Copy out every line of text in the material below, word for word, and leave out the pictures.
+ + + + + + +
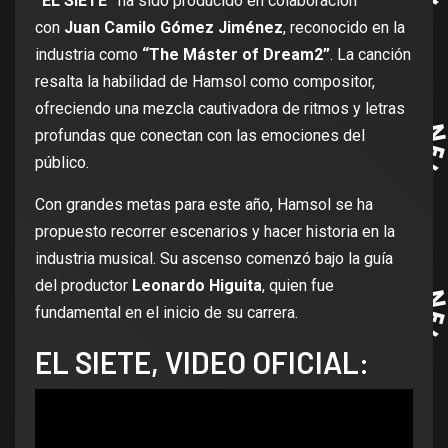
“EL SIETE”
ha sido producido en colaboración
con
Juan Camilo Gómez Jiménez
, reconocido en la
industria como
“The Máster of Dream2”
. La canción
resalta la habilidad de Hamsol como compositor,
ofreciendo una mezcla cautivadora de ritmos y letras
profundas que conectan con las emociones del
público.
Con grandes metas para este año, Hamsol se ha
propuesto recorrer escenarios y hacer historia en la
industria musical. Su ascenso comenzó bajo la guía
del productor
Leonardo Higuita
, quien fue
fundamental en el inicio de su carrera.
EL SIETE, VIDEO OFICIAL:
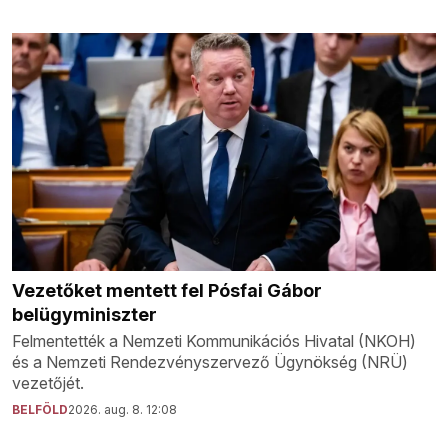
Vezetőket mentett fel Pósfai Gábor
belügyminiszter
Felmentették a Nemzeti Kommunikációs Hivatal (NKOH)
és a Nemzeti Rendezvényszervező Ügynökség (NRÜ)
vezetőjét.
BELFÖLD
2026. aug. 8. 12:08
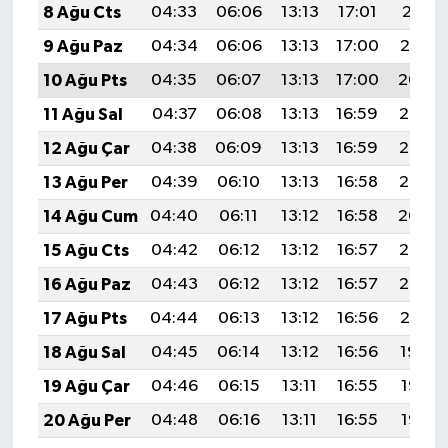
8 Ağu Cts
04:33
06:06
13:13
17:01
20:11
9 Ağu Paz
04:34
06:06
13:13
17:00
20:10
10 Ağu Pts
04:35
06:07
13:13
17:00
20:09
11 Ağu Sal
04:37
06:08
13:13
16:59
20:08
12 Ağu Çar
04:38
06:09
13:13
16:59
20:07
13 Ağu Per
04:39
06:10
13:13
16:58
20:05
14 Ağu Cum
04:40
06:11
13:12
16:58
20:04
15 Ağu Cts
04:42
06:12
13:12
16:57
20:03
16 Ağu Paz
04:43
06:12
13:12
16:57
20:02
17 Ağu Pts
04:44
06:13
13:12
16:56
20:01
18 Ağu Sal
04:45
06:14
13:12
16:56
19:59
19 Ağu Çar
04:46
06:15
13:11
16:55
19:58
20 Ağu Per
04:48
06:16
13:11
16:55
19:57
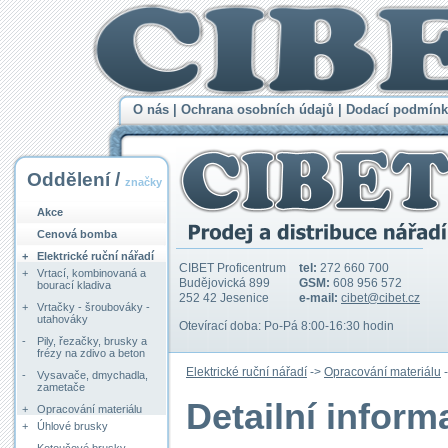
O nás
|
Ochrana osobních údajů
|
Dodací podmínk
Oddělení /
značky
Akce
Cenová bomba
+
Elektrické ruční nářadí
CIBET Proficentrum
tel:
272 660 700
+
Vrtací, kombinovaná a
Budějovická 899
GSM:
608 956 572
bourací kladiva
252 42 Jesenice
e-mail:
cibet@cibet.cz
+
Vrtačky - šroubováky -
utahováky
Otevírací doba: Po-Pá 8:00-16:30 hodin
-
Pily, řezačky, brusky a
frézy na zdivo a beton
Elektrické ruční nářadí
->
Opracování materiálu
-
Vysavače, dmychadla,
zametače
Detailní infor
+
Opracování materiálu
+
Úhlové brusky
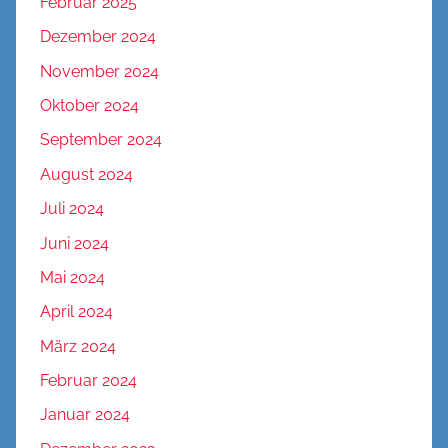
Februar 2025
Dezember 2024
November 2024
Oktober 2024
September 2024
August 2024
Juli 2024
Juni 2024
Mai 2024
April 2024
März 2024
Februar 2024
Januar 2024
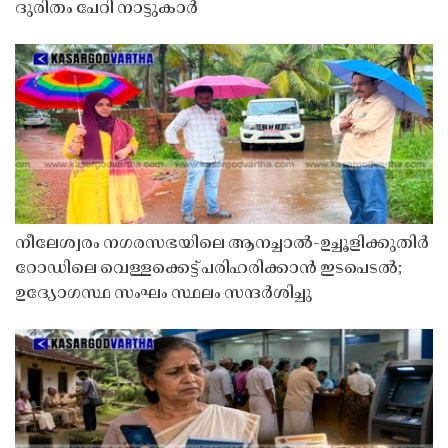
ദുരിതം പേറി നാട്ടുകാർ
നീലേശ്വരം നഗരസഭയിലെ ആനച്ചാൽ-ഉച്ചൂളിക്കുതിർ
റോഡിലെ വെള്ളക്കെട്ട് പരിഹരിക്കാൻ ഇടപെടൽ;
ഉദ്യോഗസ്ഥ സംഘം സ്ഥലം സന്ദർശിച്ചു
+ + + + + + +
▶ _RESPONSE_:
“EL SIETE”
ha sido producido en colaboración
con
Juan Camilo Gómez Jiménez
, reconocido en la
industria como
“The Máster of Dream2”
. La canción
resalta la habilidad de Hamsol como compositor,
ofreciendo una mezcla cautivadora de ritmos y letras
profundas que conectan con las emociones del
público.
Con grandes metas para este año, Hamsol se ha
propuesto recorrer escenarios y hacer historia en la
industria musical. Su ascenso comenzó bajo la guía
del productor
Leonardo Higuita
, quien fue
fundamental en el inicio de su carrera.
EL SIETE, VIDEO OFICIAL:
Vezetőket mentett fel Pósfai Gábor
belügyminiszter
Felmentették a Nemzeti Kommunikációs Hivatal (NKOH)
és a Nemzeti Rendezvényszervező Ügynökség (NRÜ)
vezetőjét.
BELFÖLD
2026. aug. 8. 12:08
8 Ağu Cts
04:33
06:06
13:13
17:01
20:11
9 Ağu Paz
04:34
06:06
13:13
17:00
20:10
10 Ağu Pts
04:35
06:07
13:13
17:00
20:09
11 Ağu Sal
04:37
06:08
13:13
16:59
20:08
12 Ağu Çar
04:38
06:09
13:13
16:59
20:07
13 Ağu Per
04:39
06:10
13:13
16:58
20:05
14 Ağu Cum
04:40
06:11
13:12
16:58
20:04
15 Ağu Cts
04:42
06:12
13:12
16:57
20:03
16 Ağu Paz
04:43
06:12
13:12
16:57
20:02
17 Ağu Pts
04:44
06:13
13:12
16:56
20:01
18 Ağu Sal
04:45
06:14
13:12
16:56
19:59
19 Ağu Çar
04:46
06:15
13:11
16:55
19:58
20 Ağu Per
04:48
06:16
13:11
16:55
19:57
O nás
|
Ochrana osobních údajů
|
Dodací podmínk
Oddělení /
značky
Akce
Cenová bomba
+
Elektrické ruční nářadí
CIBET Proficentrum
tel:
272 660 700
+
Vrtací, kombinovaná a
Budějovická 899
GSM:
608 956 572
bourací kladiva
252 42 Jesenice
e-mail:
cibet@cibet.cz
+
Vrtačky - šroubováky -
utahováky
Otevírací doba: Po-Pá 8:00-16:30 hodin
-
Pily, řezačky, brusky a
frézy na zdivo a beton
Elektrické ruční nářadí
->
Opracování materiálu
-
Vysavače, dmychadla,
zametače
Detailní infor
+
Opracování materiálu
+
Úhlové brusky
Februar 2025
Dezember 2024
November 2024
Oktober 2024
September 2024
August 2024
Juli 2024
Juni 2024
Mai 2024
April 2024
März 2024
Februar 2024
Januar 2024
ദുരിതം പേറി നാട്ടുകാർ
നീലേശ്വരം നഗരസഭയിലെ ആനച്ചാൽ-ഉച്ചൂളിക്കുതിർ
റോഡിലെ വെള്ളക്കെട്ട് പരിഹരിക്കാൻ ഇടപെടൽ;
ഉദ്യോഗസ്ഥ സംഘം സ്ഥലം സന്ദർശിച്ചു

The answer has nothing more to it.